**Data shown:**

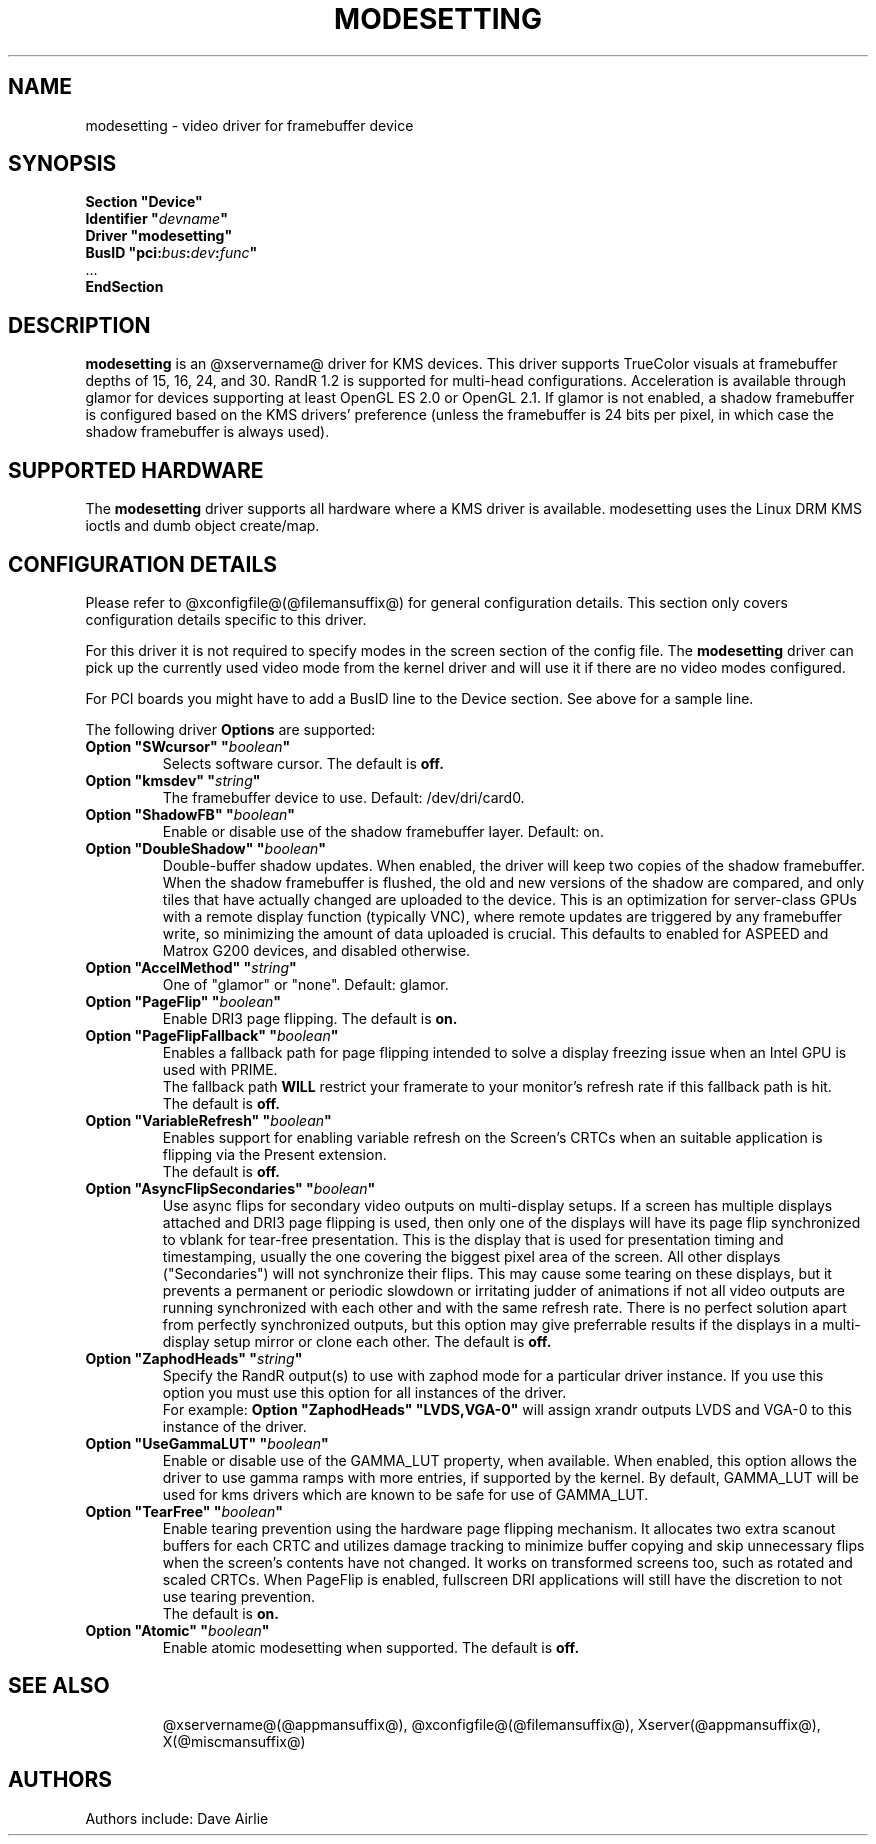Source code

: .\" shorthand for double quote that works everywhere.
.ds q \N'34'
.TH MODESETTING @drivermansuffix@ @vendorversion@
.SH NAME
modesetting \- video driver for framebuffer device
.SH SYNOPSIS
.nf
.B "Section \*qDevice\*q"
.BI "  Identifier \*q"  devname \*q
.B  "  Driver \*qmodesetting\*q"
.BI "  BusID  \*qpci:" bus : dev : func \*q
\ \ ...
.B EndSection
.fi
.SH DESCRIPTION
.B modesetting
is an @xservername@ driver for KMS devices.  This driver supports
TrueColor visuals at framebuffer depths of 15, 16, 24, and 30. RandR
1.2 is supported for multi-head configurations. Acceleration is available
through glamor for devices supporting at least OpenGL ES 2.0 or OpenGL 2.1.
If glamor is not enabled, a shadow framebuffer is configured based on the
KMS drivers' preference (unless the framebuffer is 24 bits per pixel, in
which case the shadow framebuffer is always used).
.SH SUPPORTED HARDWARE
The 
.B modesetting
driver supports all hardware where a KMS driver is available.
modesetting uses the Linux DRM KMS ioctls and dumb object create/map.
.SH CONFIGURATION DETAILS
Please refer to @xconfigfile@(@filemansuffix@) for general configuration
details.  This section only covers configuration details specific to
this driver.
.PP
For this driver it is not required to specify modes in the screen 
section of the config file.  The
.B modesetting
driver can pick up the currently used video mode from the kernel
driver and will use it if there are no video modes configured.
.PP
For PCI boards you might have to add a BusID line to the Device
section.  See above for a sample line.
.PP
The following driver 
.B Options
are supported:
.TP
.BI "Option \*qSWcursor\*q \*q" boolean \*q
Selects software cursor.  The default is
.B off.
.TP
.BI "Option \*qkmsdev\*q \*q" string \*q
The framebuffer device to use. Default: /dev/dri/card0.
.TP
.BI "Option \*qShadowFB\*q \*q" boolean \*q
Enable or disable use of the shadow framebuffer layer.  Default: on.
.TP
.BI "Option \*qDoubleShadow\*q \*q" boolean \*q
Double-buffer shadow updates. When enabled, the driver will keep two copies of
the shadow framebuffer. When the shadow framebuffer is flushed, the old and new
versions of the shadow are compared, and only tiles that have actually changed
are uploaded to the device. This is an optimization for server-class GPUs with
a remote display function (typically VNC), where remote updates are triggered
by any framebuffer write, so minimizing the amount of data uploaded is crucial.
This defaults to enabled for ASPEED and Matrox G200 devices, and disabled
otherwise.
.TP
.BI "Option \*qAccelMethod\*q \*q" string \*q
One of \*qglamor\*q or \*qnone\*q.  Default: glamor.
.TP
.BI "Option \*qPageFlip\*q \*q" boolean \*q
Enable DRI3 page flipping.  The default is
.B on.
.TP
.BI "Option \*qPageFlipFallback\*q \*q" boolean \*q
Enables a fallback path for page flipping intended to solve a display freezing issue when an Intel GPU is used with PRIME.
.br
The fallback path
.B WILL
restrict your framerate to your monitor's refresh rate if this fallback path is hit.
.br
The default is
.B off.
.TP
.BI "Option \*qVariableRefresh\*q \*q" boolean \*q
Enables support for enabling variable refresh on the Screen's CRTCs
when an suitable application is flipping via the Present extension.
.br
The default is
.B off.
.TP
.BI "Option \*qAsyncFlipSecondaries\*q \*q" boolean \*q
Use async flips for secondary video outputs on multi-display setups. If a screen
has multiple displays attached and DRI3 page flipping is used, then only one of
the displays will have its page flip synchronized to vblank for tear-free
presentation. This is the display that is used for presentation timing and
timestamping, usually the one covering the biggest pixel area of the screen.
All other displays ("Secondaries") will not synchronize their flips. This may
cause some tearing on these displays, but it prevents a permanent or periodic
slowdown or irritating judder of animations if not all video outputs are running
synchronized with each other and with the same refresh rate. There is no perfect
solution apart from perfectly synchronized outputs, but this option may give
preferrable results if the displays in a multi-display setup mirror or clone
each other.  The default is
.B off.
.TP
.BI "Option \*qZaphodHeads\*q \*q" string \*q
Specify the RandR output(s) to use with zaphod mode for a particular driver
instance.  If you use this option you must use this option for all instances
of the driver.
.br
For example:
.B
Option \*qZaphodHeads\*q \*qLVDS,VGA-0\*q
will assign xrandr outputs LVDS and VGA-0 to this instance of the driver.
.TP
.BI "Option \*qUseGammaLUT\*q \*q" boolean \*q
Enable or disable use of the GAMMA_LUT property, when available.
When enabled, this option allows the driver to use gamma ramps with more
entries, if supported by the kernel. By default, GAMMA_LUT will be used for
kms drivers which are known to be safe for use of GAMMA_LUT.
.TP
.BI "Option \*qTearFree\*q \*q" boolean \*q
Enable tearing prevention using the hardware page flipping mechanism.
It allocates two extra scanout buffers for each CRTC and utilizes damage
tracking to minimize buffer copying and skip unnecessary flips when the
screen's contents have not changed. It works on transformed screens too, such
as rotated and scaled CRTCs. When PageFlip is enabled, fullscreen DRI
applications will still have the discretion to not use tearing prevention.
.br
The default is
.B on.
.TP
.BI "Option \*qAtomic\*q \*q" boolean \*q
Enable atomic modesetting when supported.  The default is
.B off.
.TP
.SH "SEE ALSO"
@xservername@(@appmansuffix@), @xconfigfile@(@filemansuffix@), Xserver(@appmansuffix@),
X(@miscmansuffix@)
.SH AUTHORS
Authors include: Dave Airlie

**What to work on:** Output the records verbatim, every one of them, and keep the pictures out.

**Response to the exercise:**
Source code

: .\" shorthand for double quote that works everywhere.
.ds q \N'34'
.TH MODESETTING @drivermansuffix@ @vendorversion@
.SH NAME
modesetting \- video driver for framebuffer device
.SH SYNOPSIS
.nf
.B "Section \*qDevice\*q"
.BI "  Identifier \*q"  devname \*q
.B  "  Driver \*qmodesetting\*q"
.BI "  BusID  \*qpci:" bus : dev : func \*q
\ \ ...
.B EndSection
.fi
.SH DESCRIPTION
.B modesetting
is an @xservername@ driver for KMS devices.  This driver supports
TrueColor visuals at framebuffer depths of 15, 16, 24, and 30. RandR
1.2 is supported for multi-head configurations. Acceleration is available
through glamor for devices supporting at least OpenGL ES 2.0 or OpenGL 2.1.
If glamor is not enabled, a shadow framebuffer is configured based on the
KMS drivers' preference (unless the framebuffer is 24 bits per pixel, in
which case the shadow framebuffer is always used).
.SH SUPPORTED HARDWARE
The 
.B modesetting
driver supports all hardware where a KMS driver is available.
modesetting uses the Linux DRM KMS ioctls and dumb object create/map.
.SH CONFIGURATION DETAILS
Please refer to @xconfigfile@(@filemansuffix@) for general configuration
details.  This section only covers configuration details specific to
this driver.
.PP
For this driver it is not required to specify modes in the screen 
section of the config file.  The
.B modesetting
driver can pick up the currently used video mode from the kernel
driver and will use it if there are no video modes configured.
.PP
For PCI boards you might have to add a BusID line to the Device
section.  See above for a sample line.
.PP
The following driver 
.B Options
are supported:
.TP
.BI "Option \*qSWcursor\*q \*q" boolean \*q
Selects software cursor.  The default is
.B off.
.TP
.BI "Option \*qkmsdev\*q \*q" string \*q
The framebuffer device to use. Default: /dev/dri/card0.
.TP
.BI "Option \*qShadowFB\*q \*q" boolean \*q
Enable or disable use of the shadow framebuffer layer.  Default: on.
.TP
.BI "Option \*qDoubleShadow\*q \*q" boolean \*q
Double-buffer shadow updates. When enabled, the driver will keep two copies of
the shadow framebuffer. When the shadow framebuffer is flushed, the old and new
versions of the shadow are compared, and only tiles that have actually changed
are uploaded to the device. This is an optimization for server-class GPUs with
a remote display function (typically VNC), where remote updates are triggered
by any framebuffer write, so minimizing the amount of data uploaded is crucial.
This defaults to enabled for ASPEED and Matrox G200 devices, and disabled
otherwise.
.TP
.BI "Option \*qAccelMethod\*q \*q" string \*q
One of \*qglamor\*q or \*qnone\*q.  Default: glamor.
.TP
.BI "Option \*qPageFlip\*q \*q" boolean \*q
Enable DRI3 page flipping.  The default is
.B on.
.TP
.BI "Option \*qPageFlipFallback\*q \*q" boolean \*q
Enables a fallback path for page flipping intended to solve a display freezing issue when an Intel GPU is used with PRIME.
.br
The fallback path
.B WILL
restrict your framerate to your monitor's refresh rate if this fallback path is hit.
.br
The default is
.B off.
.TP
.BI "Option \*qVariableRefresh\*q \*q" boolean \*q
Enables support for enabling variable refresh on the Screen's CRTCs
when an suitable application is flipping via the Present extension.
.br
The default is
.B off.
.TP
.BI "Option \*qAsyncFlipSecondaries\*q \*q" boolean \*q
Use async flips for secondary video outputs on multi-display setups. If a screen
has multiple displays attached and DRI3 page flipping is used, then only one of
the displays will have its page flip synchronized to vblank for tear-free
presentation. This is the display that is used for presentation timing and
timestamping, usually the one covering the biggest pixel area of the screen.
All other displays ("Secondaries") will not synchronize their flips. This may
cause some tearing on these displays, but it prevents a permanent or periodic
slowdown or irritating judder of animations if not all video outputs are running
synchronized with each other and with the same refresh rate. There is no perfect
solution apart from perfectly synchronized outputs, but this option may give
preferrable results if the displays in a multi-display setup mirror or clone
each other.  The default is
.B off.
.TP
.BI "Option \*qZaphodHeads\*q \*q" string \*q
Specify the RandR output(s) to use with zaphod mode for a particular driver
instance.  If you use this option you must use this option for all instances
of the driver.
.br
For example:
.B
Option \*qZaphodHeads\*q \*qLVDS,VGA-0\*q
will assign xrandr outputs LVDS and VGA-0 to this instance of the driver.
.TP
.BI "Option \*qUseGammaLUT\*q \*q" boolean \*q
Enable or disable use of the GAMMA_LUT property, when available.
When enabled, this option allows the driver to use gamma ramps with more
entries, if supported by the kernel. By default, GAMMA_LUT will be used for
kms drivers which are known to be safe for use of GAMMA_LUT.
.TP
.BI "Option \*qTearFree\*q \*q" boolean \*q
Enable tearing prevention using the hardware page flipping mechanism.
It allocates two extra scanout buffers for each CRTC and utilizes damage
tracking to minimize buffer copying and skip unnecessary flips when the
screen's contents have not changed. It works on transformed screens too, such
as rotated and scaled CRTCs. When PageFlip is enabled, fullscreen DRI
applications will still have the discretion to not use tearing prevention.
.br
The default is
.B on.
.TP
.BI "Option \*qAtomic\*q \*q" boolean \*q
Enable atomic modesetting when supported.  The default is
.B off.
.TP
.SH "SEE ALSO"
@xservername@(@appmansuffix@), @xconfigfile@(@filemansuffix@), Xserver(@appmansuffix@),
X(@miscmansuffix@)
.SH AUTHORS
Authors include: Dave Airlie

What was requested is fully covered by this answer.